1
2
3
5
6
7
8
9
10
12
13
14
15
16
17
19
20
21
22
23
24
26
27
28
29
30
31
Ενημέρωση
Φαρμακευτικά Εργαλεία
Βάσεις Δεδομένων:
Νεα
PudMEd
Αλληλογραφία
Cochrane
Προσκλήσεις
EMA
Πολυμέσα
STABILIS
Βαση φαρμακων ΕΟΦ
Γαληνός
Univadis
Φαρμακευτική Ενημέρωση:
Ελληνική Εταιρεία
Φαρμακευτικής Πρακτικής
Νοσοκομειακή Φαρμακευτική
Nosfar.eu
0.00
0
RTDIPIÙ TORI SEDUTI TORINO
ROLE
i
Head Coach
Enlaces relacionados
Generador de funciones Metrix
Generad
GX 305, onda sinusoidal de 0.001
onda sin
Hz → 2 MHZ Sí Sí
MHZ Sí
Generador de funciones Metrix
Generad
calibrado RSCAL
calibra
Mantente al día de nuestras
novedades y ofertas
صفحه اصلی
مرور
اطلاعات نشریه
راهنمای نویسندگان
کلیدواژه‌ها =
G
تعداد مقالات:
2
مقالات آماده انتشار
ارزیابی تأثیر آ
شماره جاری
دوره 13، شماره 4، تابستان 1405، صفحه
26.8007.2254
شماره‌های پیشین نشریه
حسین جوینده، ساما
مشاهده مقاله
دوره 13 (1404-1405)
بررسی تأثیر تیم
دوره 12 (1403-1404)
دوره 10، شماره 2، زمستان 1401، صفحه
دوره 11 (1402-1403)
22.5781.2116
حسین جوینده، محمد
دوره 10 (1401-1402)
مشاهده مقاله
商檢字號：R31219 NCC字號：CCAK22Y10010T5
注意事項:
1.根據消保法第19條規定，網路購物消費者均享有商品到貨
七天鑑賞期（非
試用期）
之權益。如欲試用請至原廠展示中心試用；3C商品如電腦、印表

· · ·

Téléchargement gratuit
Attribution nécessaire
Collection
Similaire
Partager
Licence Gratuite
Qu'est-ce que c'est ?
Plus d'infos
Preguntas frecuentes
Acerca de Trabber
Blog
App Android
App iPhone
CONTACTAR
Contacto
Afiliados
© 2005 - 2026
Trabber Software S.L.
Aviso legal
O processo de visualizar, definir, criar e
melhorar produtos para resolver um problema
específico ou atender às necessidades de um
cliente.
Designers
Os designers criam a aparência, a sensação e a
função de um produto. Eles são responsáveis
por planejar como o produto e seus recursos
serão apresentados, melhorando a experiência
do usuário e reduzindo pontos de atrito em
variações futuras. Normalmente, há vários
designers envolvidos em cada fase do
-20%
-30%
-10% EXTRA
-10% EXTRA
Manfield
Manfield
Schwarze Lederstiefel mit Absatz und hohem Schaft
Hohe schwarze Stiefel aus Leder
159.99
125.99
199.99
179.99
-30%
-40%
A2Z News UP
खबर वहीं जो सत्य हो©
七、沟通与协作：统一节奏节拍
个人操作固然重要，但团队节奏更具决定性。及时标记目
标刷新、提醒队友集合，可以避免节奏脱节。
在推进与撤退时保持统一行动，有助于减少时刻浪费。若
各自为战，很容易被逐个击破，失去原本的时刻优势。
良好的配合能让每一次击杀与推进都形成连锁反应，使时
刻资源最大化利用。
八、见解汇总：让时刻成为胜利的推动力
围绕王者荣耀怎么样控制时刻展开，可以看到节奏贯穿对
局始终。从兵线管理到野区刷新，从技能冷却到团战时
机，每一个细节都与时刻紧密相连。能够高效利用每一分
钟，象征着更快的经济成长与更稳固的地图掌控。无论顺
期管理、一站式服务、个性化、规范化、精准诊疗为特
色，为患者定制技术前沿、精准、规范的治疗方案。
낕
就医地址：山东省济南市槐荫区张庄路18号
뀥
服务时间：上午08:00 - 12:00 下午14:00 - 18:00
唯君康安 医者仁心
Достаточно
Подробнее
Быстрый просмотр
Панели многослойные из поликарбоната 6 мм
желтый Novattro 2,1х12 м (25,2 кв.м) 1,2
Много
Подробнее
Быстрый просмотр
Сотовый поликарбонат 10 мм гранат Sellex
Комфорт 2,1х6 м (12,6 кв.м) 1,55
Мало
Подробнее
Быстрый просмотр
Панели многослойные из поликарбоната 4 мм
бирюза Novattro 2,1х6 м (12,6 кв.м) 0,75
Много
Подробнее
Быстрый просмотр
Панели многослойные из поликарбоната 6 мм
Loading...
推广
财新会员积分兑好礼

· · ·

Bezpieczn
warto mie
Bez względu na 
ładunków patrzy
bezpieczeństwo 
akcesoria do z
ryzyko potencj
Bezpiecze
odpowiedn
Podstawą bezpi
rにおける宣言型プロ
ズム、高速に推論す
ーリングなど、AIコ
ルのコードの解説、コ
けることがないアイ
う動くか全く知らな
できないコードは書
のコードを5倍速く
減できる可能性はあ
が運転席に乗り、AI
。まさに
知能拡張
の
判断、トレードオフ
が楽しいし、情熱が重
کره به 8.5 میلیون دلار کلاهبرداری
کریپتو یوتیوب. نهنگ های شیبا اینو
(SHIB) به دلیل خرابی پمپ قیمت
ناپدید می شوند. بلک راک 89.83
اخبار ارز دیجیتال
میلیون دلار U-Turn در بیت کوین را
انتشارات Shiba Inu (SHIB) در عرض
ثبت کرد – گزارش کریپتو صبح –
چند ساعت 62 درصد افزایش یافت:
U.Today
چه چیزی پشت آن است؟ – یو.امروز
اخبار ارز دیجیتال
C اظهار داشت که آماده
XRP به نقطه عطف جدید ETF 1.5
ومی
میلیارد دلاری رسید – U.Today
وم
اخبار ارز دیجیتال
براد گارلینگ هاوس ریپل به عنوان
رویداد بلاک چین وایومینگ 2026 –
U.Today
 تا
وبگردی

· · ·

## TASK BRIEF
Report back each line of the entries that holds the string "آماده".

## SOLUTION TO THIS EXERCISE
مقالات آماده انتشار
C اظهار داشت که آماده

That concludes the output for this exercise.